##### Selected extract

Many designs have a 'balanced output' or an option of a 'balanced output', but what does that mean, and are they effective in minimising common mode current in an antenna feed line?
ATUs achieve 'balanced output' in one of several ways, the common ones are:
Much has been written about the merits of one approach or another, mostly qualitative and often subjective, but there is little in the way of quantitative analysis of the impedance that the ATU offers to common mode current.
The less than scientific approach to the topic leads to the 'old is new again' and 'going back to the old and proven designs'.
Well, they are old, but were they proven?
Over the years, there is a stream of articles that proposes designs that are more suited to balanced antenna systems, but none that I have seen provide quantitative support for their designs. They certainly provide fodder for magazines, and the article this month in QST (Pituch 2012) with the headline "For matching balanced antenna systems, the classic link coupled tuner is hard to beat" is yet another example, nothing too original, mostly "what is old is new again".
To understand the problem, we first need to visit antenna systems using two wire open feed line and the meaning / nature of 'balance'.
If we want the feed line to perform the function of transferring energy from transmitter to the nominal radiator without contributing to radiation itself, then we want that at all points along the feed line, the current in one conductor is equal in magnitude and opposite in phase to the current in the other conductor so that to the maximum extent possible, their contribution to external fields cancels.
This is not always the goal, but for most applications where a general purpose HF balanced ATU is used, this is the most rational goal.
Common mode current can often be measured readily, see Measuring common mode current (Duffy 2011b).
Common mode impedance is the impedance offered to the common mode component of line transmission line current, and is the most important characteristic of a balun intended to drive equal but opposite currents.
(Witt 1995) and (Witt 1995b) describes tests on several ATUs including a balance test. The balance test will give a perfect score of 100 in Witt's metric when a tuner drives equal but opposite voltages to his symmetric loads, though it may have very low common mode impedance. Witt's test is not a good indication of the tendency to drive equal but opposite currents into an asymmetric load. Despite Witt's balance test being quite worthless, the reports are often cited.
If a radiator is perfectly symmetric in every respect, radiator dimensional symmetry, parallel to ground, orthogonal feed line routing, homogenous ground (includes even moisture content), no buildings or vegetation nearby etc, the voltages on the feed point terminals will also be symmetric if driven by equal / opposite currents. So, driving the feed line with equal / opposite voltages will results in equal / opposite currents and the system is balanced in every way, feed line radiation will be minimal.
But, antennas are not necessarily or even usually perfectly symmetric, the question is more one of how imperfect.
There are a number of counter measures, and none are guaranteed to eliminate common mode current... well apart from disabling the transmitter! Reduction of common mode current to a sufficiently low level that it is not troublesome is the best that can usually be achieved.

##########

Complete the following -
A) List every source cited in parentheses in the text on balanced ATU outputs, as each citation appears there.
B) Retype the passage in the text on balanced ATU outputs starting with "To understand the" and going on through "most rational goal.".
C) Translate this sentence from the text on balanced ATU outputs into French: "But, antennas are not necessarily or even usually perfectly symmetric, the question is more one of how imperfect."
These entries were taken from a different source than the text on balanced ATU outputs.

##### Listed records

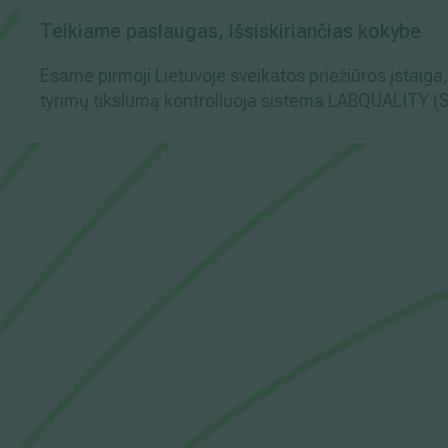
Teikiame paslaugas, išsiskiriančias kokybe
Esame pirmoji Lietuvoje sveikatos priežiūros įstaiga
tyrimų tikslumą kontroliuoja sistema LABQUALITY (Suo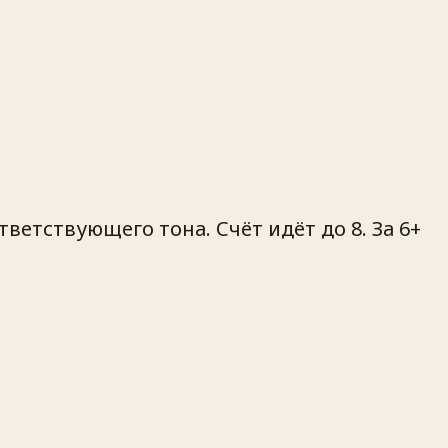
тветствующего тона. Счёт идёт до 8. За 6+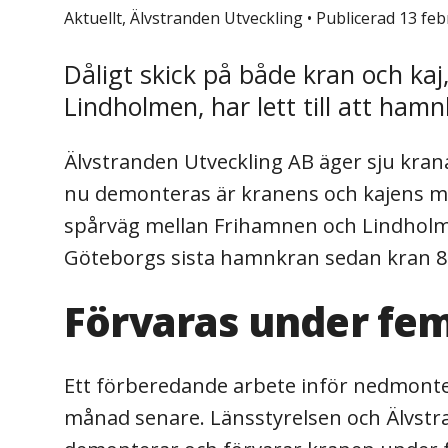
Aktuellt, Älvstranden Utveckling
•
Publicerad 13 feb
Dåligt skick på både kran och ka
Lindholmen, har lett till att h
Älvstranden Utveckling AB äger sju kran
nu demonteras är kranens och kajens my
spårväg mellan Frihamnen och Lindholmen
Göteborgs sista hamnkran sedan kran 89
Förvaras under fem
Ett förberedande arbete inför nedmonter
månad senare. Länsstyrelsen och Älvstr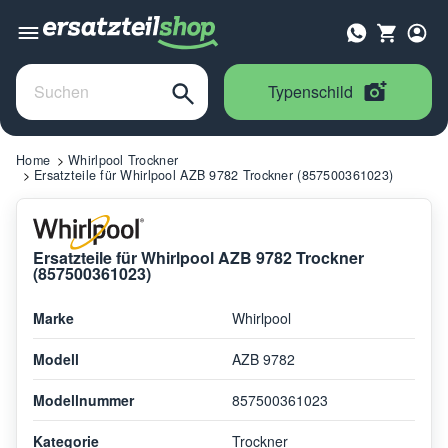
Typenschild
Home
Whirlpool Trockner
Ersatzteile für Whirlpool AZB 9782 Trockner (857500361023)
Ersatzteile für Whirlpool AZB 9782 Trockner
(857500361023)
Marke
Whirlpool
Modell
AZB 9782
Modellnummer
857500361023
Kategorie
Trockner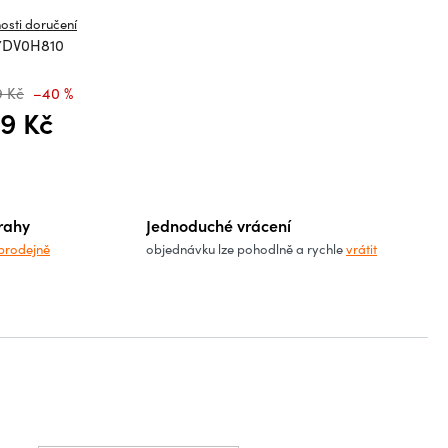
osti doručení
7DV0H810
9 Kč
–40 %
9 Kč
á cena:
rahy
Jednoduché vrácení
prodejně
objednávku lze pohodlně a rychle
vrátit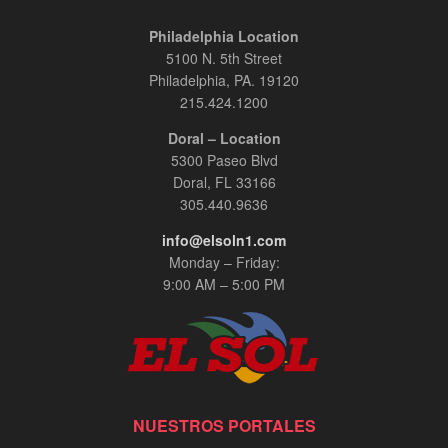
Philadelphia Location
5100 N. 5th Street
Philadelphia, PA. 19120
215.424.1200
Doral – Location
5300 Paseo Blvd
Doral, FL 33166
305.440.9636
info@elsoln1.com
Monday – Friday:
9:00 AM – 5:00 PM
NUESTROS PORTALES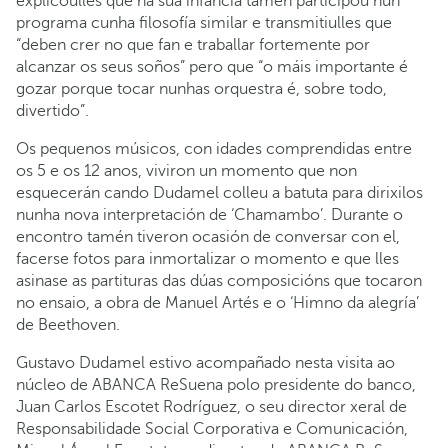
explicoulles que na súa infancia tamén participou nun
programa cunha filosofía similar e transmitiulles que
“deben crer no que fan e traballar fortemente por
alcanzar os seus soños” pero que “o máis importante é
gozar porque tocar nunhas orquestra é, sobre todo,
divertido”.
Os pequenos músicos, con idades comprendidas entre
os 5 e os 12 anos, viviron un momento que non
esquecerán cando Dudamel colleu a batuta para dirixilos
nunha nova interpretación de ‘Chamambo’. Durante o
encontro tamén tiveron ocasión de conversar con el,
facerse fotos para inmortalizar o momento e que lles
asinase as partituras das dúas composicións que tocaron
no ensaio, a obra de Manuel Artés e o ‘Himno da alegría’
de Beethoven.
Gustavo Dudamel estivo acompañado nesta visita ao
núcleo de ABANCA ReSuena polo presidente do banco,
Juan Carlos Escotet Rodríguez, o seu director xeral de
Responsabilidade Social Corporativa e Comunicación,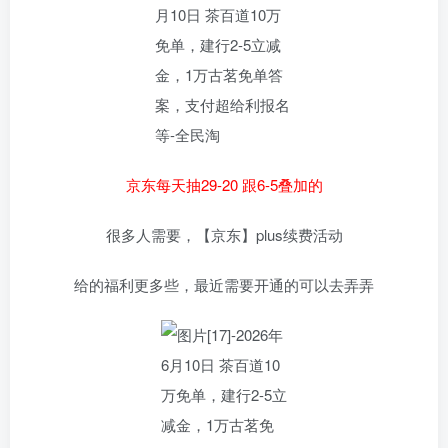
京东每天抽29-20 跟6-5叠加的
很多人需要，【京东】plus续费活动
给的福利更多些，最近需要开通的可以去弄弄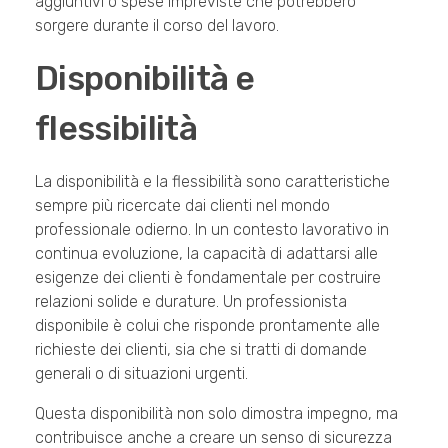
aggiuntivi o spese impreviste che potrebbero
sorgere durante il corso del lavoro.
Disponibilità e
flessibilità
La disponibilità e la flessibilità sono caratteristiche
sempre più ricercate dai clienti nel mondo
professionale odierno. In un contesto lavorativo in
continua evoluzione, la capacità di adattarsi alle
esigenze dei clienti è fondamentale per costruire
relazioni solide e durature. Un professionista
disponibile è colui che risponde prontamente alle
richieste dei clienti, sia che si tratti di domande
generali o di situazioni urgenti.
Questa disponibilità non solo dimostra impegno, ma
contribuisce anche a creare un senso di sicurezza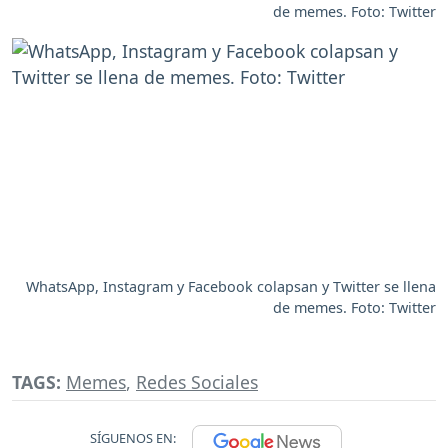
de memes. Foto: Twitter
WhatsApp, Instagram y Facebook colapsan y Twitter se llena
de memes. Foto: Twitter
TAGS:
Memes
,
Redes Sociales
SÍGUENOS EN: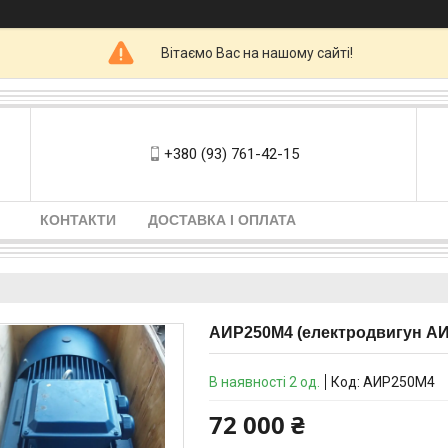
Вітаємо Вас на нашому сайті!
+380 (93) 761-42-15
КОНТАКТИ
ДОСТАВКА І ОПЛАТА
АИР250М4 (електродвигун АИР
В наявності 2 од.
Код:
АИР250М4
72 000 ₴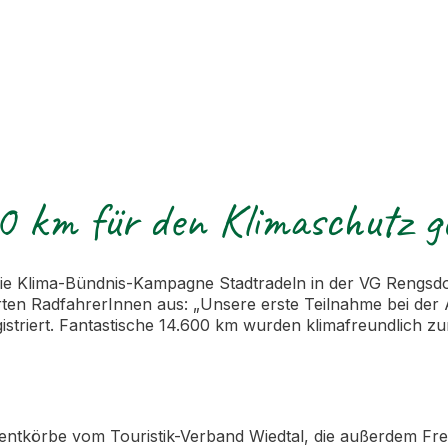
 km für den Klimaschutz g
die Klima-Bündnis-Kampagne Stadtradeln in der VG Rengsd
ierten RadfahrerInnen aus: „Unsere erste Teilnahme bei der
striert. Fantastische 14.600 km wurden klimafreundlich z
äsentkörbe vom Touristik-Verband Wiedtal, die außerdem 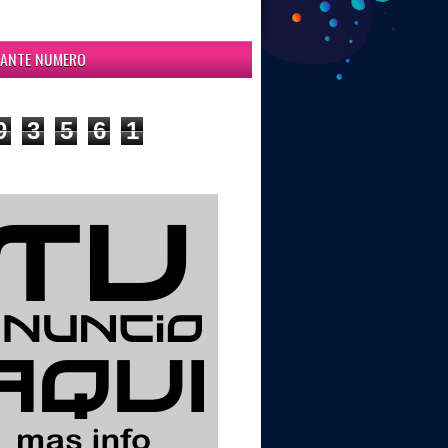
ITANTE NUMERO
9
3
5
6
1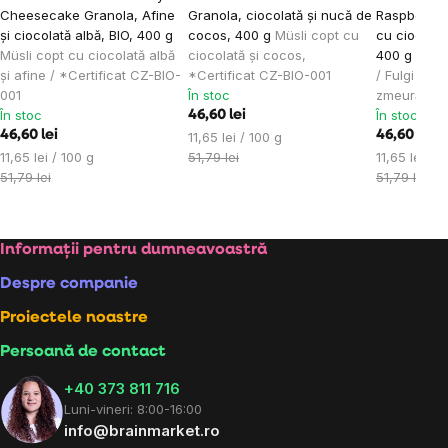
Cheesecake Granola, Afine
Granola, ciocolată și nucă de
Raspberry 
și ciocolată albă, BIO, 400 g
cocos, 400 g
Müsli copt cu
cu ciocolat
Müsli copt cu ciocolată albă
ciocolată și cocos,
400 g
*CZ-
și afine / *Certificat CZ-BIO-
*Certificat CZ-BIO-001
/ Fulgi copț
001
În stoc
zmeură
În stoc
În stoc
46,60 lei
46,60 lei
Evaluare
46,60 lei
11,65 lei / 100 g
Evaluare
preţ:
Evaluare
11,65 lei / 100 g
51,79 lei
11,65 lei / 1
preţ:
preţ:
51,79 lei
51,79 lei
Subsol
Informații pentru dumneavoastră
Despre companie
Proiectele noastre
Persoană de contact
+40 373 811 716
Luni-vineri: 8:00-16:00
info@brainmarket.ro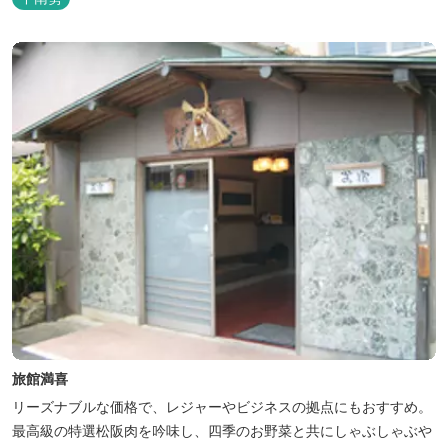
選べます。 天然温泉の大浴場・露天風呂、ロウリュ式サウナで体を
整えた後は、和食や焼肉など、気分で選べる夕食をゆったりと。 翌
朝は、レス...
旅館満喜
リーズナブルな価格で、レジャーやビジネスの拠点にもおすすめ。
最高級の特選松阪肉を吟味し、四季のお野菜と共にしゃぶしゃぶや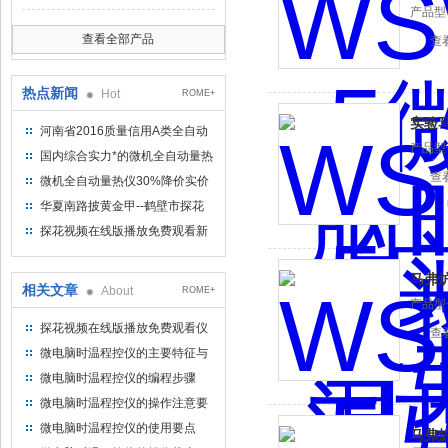
产品型号
查看全部产品
查
热点新闻
Hot
ROME+
实验
河南省2016质量信用A类全自动
产品型号
量热仪
国内综合实力*的微机全自动量热
仪制造企业
查
微机全自动量热仪30%降价实价
出售
华夏南路披黄金甲--鹤壁市探花
视频在线版播放免费观看仪器仪
探花视频在线版播放免费观看新
表有限公司
型微机定硫仪 已步入市场
马弗
相关文章
About
ROME+
产品型号
探花视频在线版播放免费观看仪
查
器微电脑时温程控仪的编程步骤
微电脑时温程控仪的主要特征与
参数
微电脑时温程控仪的编程步骤
微电脑时温程控仪的操作注意要
点
微电脑时温程控仪的使用要点
马弗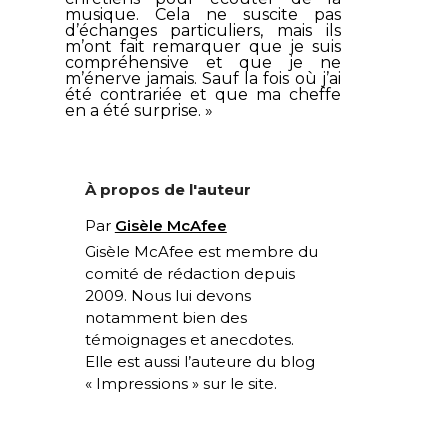
musique. Cela ne suscite pas
d’échanges particuliers, mais ils
m’ont fait remarquer que je suis
compréhensive et que je ne
m’énerve jamais. Sauf la fois où j’ai
été contrariée et que ma cheffe
en a été surprise. »
À propos de l'auteur
Par
Gisèle McAfee
Gisèle McAfee est membre du
comité de rédaction depuis
2009. Nous lui devons
notamment bien des
témoignages et anecdotes.
Elle est aussi l’auteure du blog
« Impressions » sur le site.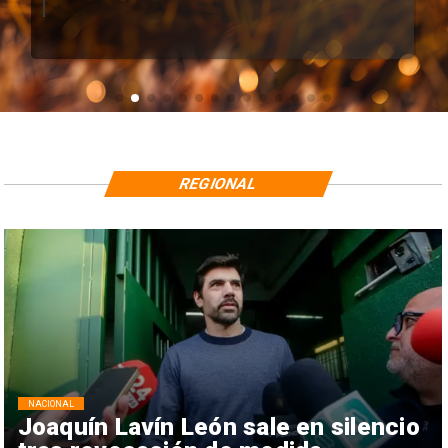
REGIONAL
NACIONAL
Joaquín Lavín León sale en silencio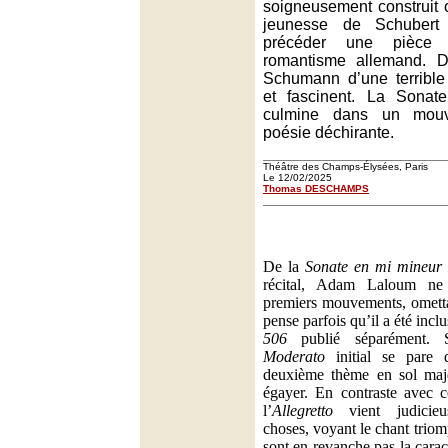
soigneusement construit
jeunesse de Schubert
précéder une pièce 
romantisme allemand. D
Schumann d’une terrible
et fascinent. La Sona
culmine dans un mouv
poésie déchirante.
Théâtre des Champs-Élysées, Paris
Le 12/02/2025
Thomas DESCHAMPS
De la
Sonate en mi mineur
récital, Adam Laloum ne
premiers mouvements, omett
pense parfois qu’il a été inclus
506
publié séparément. S
Moderato
initial se pare 
deuxième thème en sol maje
égayer. En contraste avec c
l’
Allegretto
vient judicieu
choses, voyant le chant triom
sont en revanche pas la carac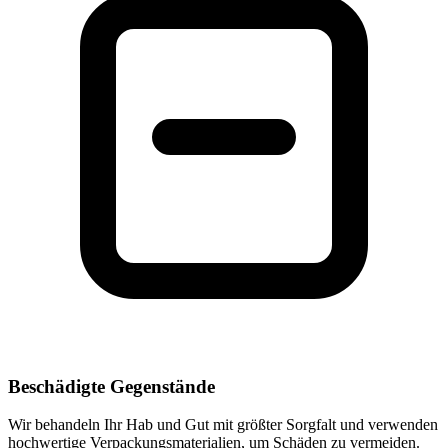
Beschädigte Gegenstände
Wir behandeln Ihr Hab und Gut mit größter Sorgfalt und verwenden
hochwertige Verpackungsmaterialien, um Schäden zu vermeiden.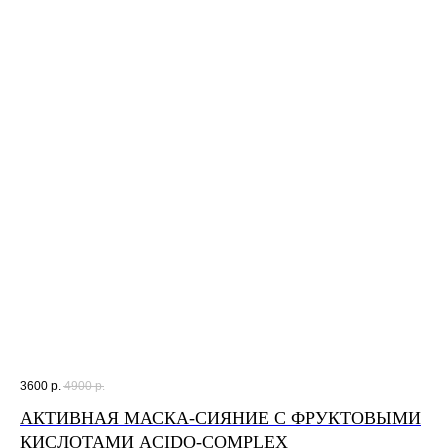
3600
р.
4900
р.
АКТИВНАЯ МАСКА-СИЯНИЕ С ФРУКТОВЫМИ
КИСЛОТАМИ ACIDO-COMPLEX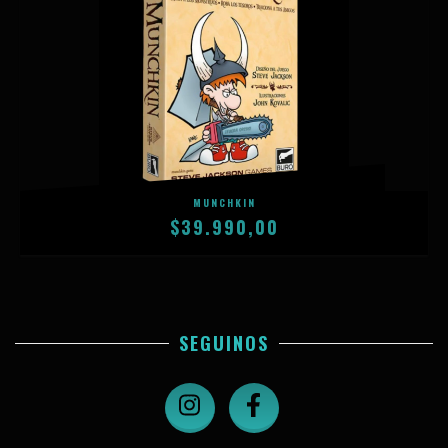
MUNCHKIN
$39.990,00
SEGUINOS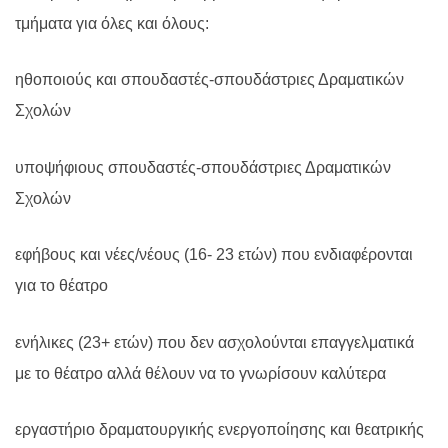
τμήματα για όλες και όλους:
ηθοποιούς και σπουδαστές-σπουδάστριες Δραματικών
Σχολών
υποψήφιους σπουδαστές-σπουδάστριες Δραματικών
Σχολών
εφήβους και νέες/νέους (16- 23 ετών) που ενδιαφέρονται
για το θέατρο
ενήλικες (23+ ετών) που δεν ασχολούνται επαγγελματικά
με το θέατρο αλλά θέλουν να το γνωρίσουν καλύτερα
εργαστήριο δραματουργικής ενεργοποίησης και θεατρικής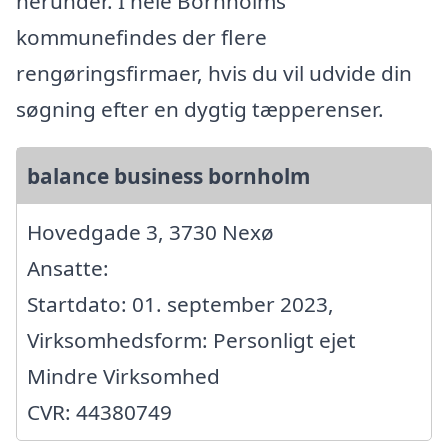
herunder. I hele Bornholms
kommunefindes der flere
rengøringsfirmaer, hvis du vil udvide din
søgning efter en dygtig tæpperenser.
balance business bornholm
Hovedgade 3, 3730 Nexø
Ansatte:
Startdato: 01. september 2023,
Virksomhedsform: Personligt ejet
Mindre Virksomhed
CVR: 44380749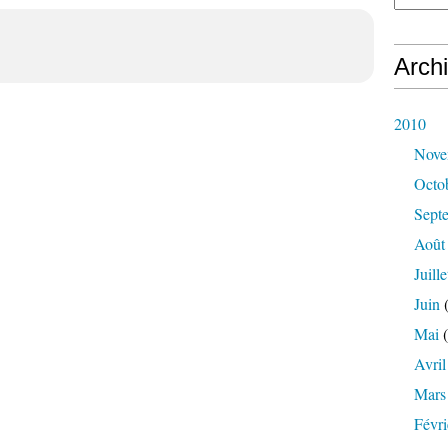
Arch
2010
Nove
Octo
Sept
Août
Juille
Juin
(
Mai
(
Avril
Mars
Févri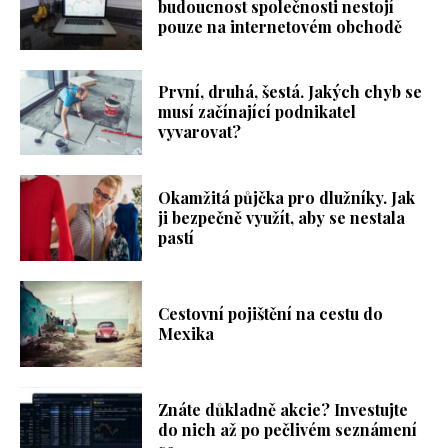
budoucnost společnosti nestojí
pouze na internetovém obchodě
První, druhá, šestá. Jakých chyb se
musí začínající podnikatel
vyvarovat?
Okamžitá půjčka pro dlužníky. Jak
ji bezpečně využít, aby se nestala
pastí
Cestovní pojištění na cestu do
Mexika
Znáte důkladně akcie? Investujte
do nich až po pečlivém seznámení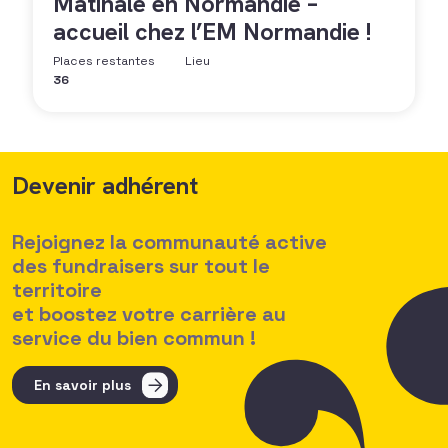
Matinale en Normandie –
accueil chez l’EM Normandie !
Places restantes
Lieu
36
Devenir adhérent
Rejoignez la communauté active
des fundraisers sur tout le
territoire
et boostez votre carrière au
service du bien commun !
En savoir plus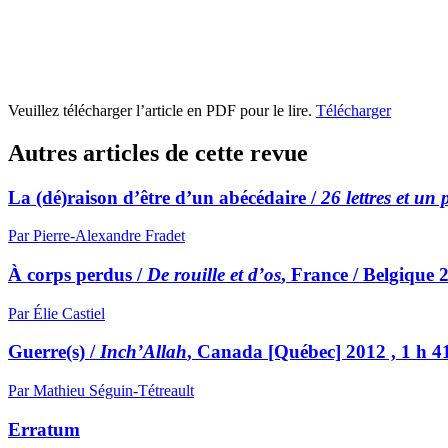
Veuillez télécharger l’article en PDF pour le lire.
Télécharger
Autres articles de cette revue
La (dé)raison d’être d’un abécédaire /
26 lettres et un
Par Pierre-Alexandre Fradet
À corps perdus /
De rouille et d’os
, France / Belgique 
Par Élie Castiel
Guerre(s) /
Inch’Allah
, Canada [Québec] 2012 , 1 h 4
Par Mathieu Séguin-Tétreault
Erratum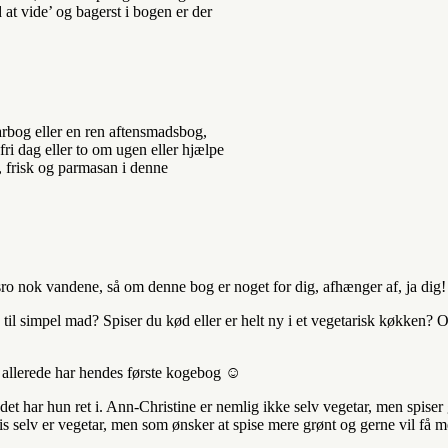
at vide’ og bagerst i bogen er der
arbog eller en ren aftensmadsbog,
fri dag eller to om ugen eller hjælpe
, frisk og parmasan i denne
ro nok vandene, så om denne bog er noget for dig, afhænger af, ja dig!
il simpel mad? Spiser du kød eller er helt ny i et vegetarisk køkken? O
u allerede har hendes første kogebog ☺️
t har hun ret i. Ann-Christine er nemlig ikke selv vegetar, men spiser
vis selv er vegetar, men som ønsker at spise mere grønt og gerne vil f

##########

Activity answers -
A)
Pituch 2012
Duffy 2011b
Witt 1995
Witt 1995b

B)
To understand the problem, we first need to visit antenna systems using two wire open feed line and the meaning / nature of 'balance'.
If we want the feed line to perform the function of transferring energy from transmitter to the nominal radiator without contributing to radiation itself, then we want that at all points along the feed line, the current in one conductor is equal in magnitude and opposite in phase to the current in the other conductor so that to the maximum extent possible, their contribution to external fields cancels.
This is not always the goal, but for most applications where a general purpose HF balanced ATU is used, this is the most rational goal.

C) Mais les antennes ne sont pas nécessairement, ni même habituellement, parfaitement symétriques ; la question est plutôt de savoir à quel point elles sont imparfaites.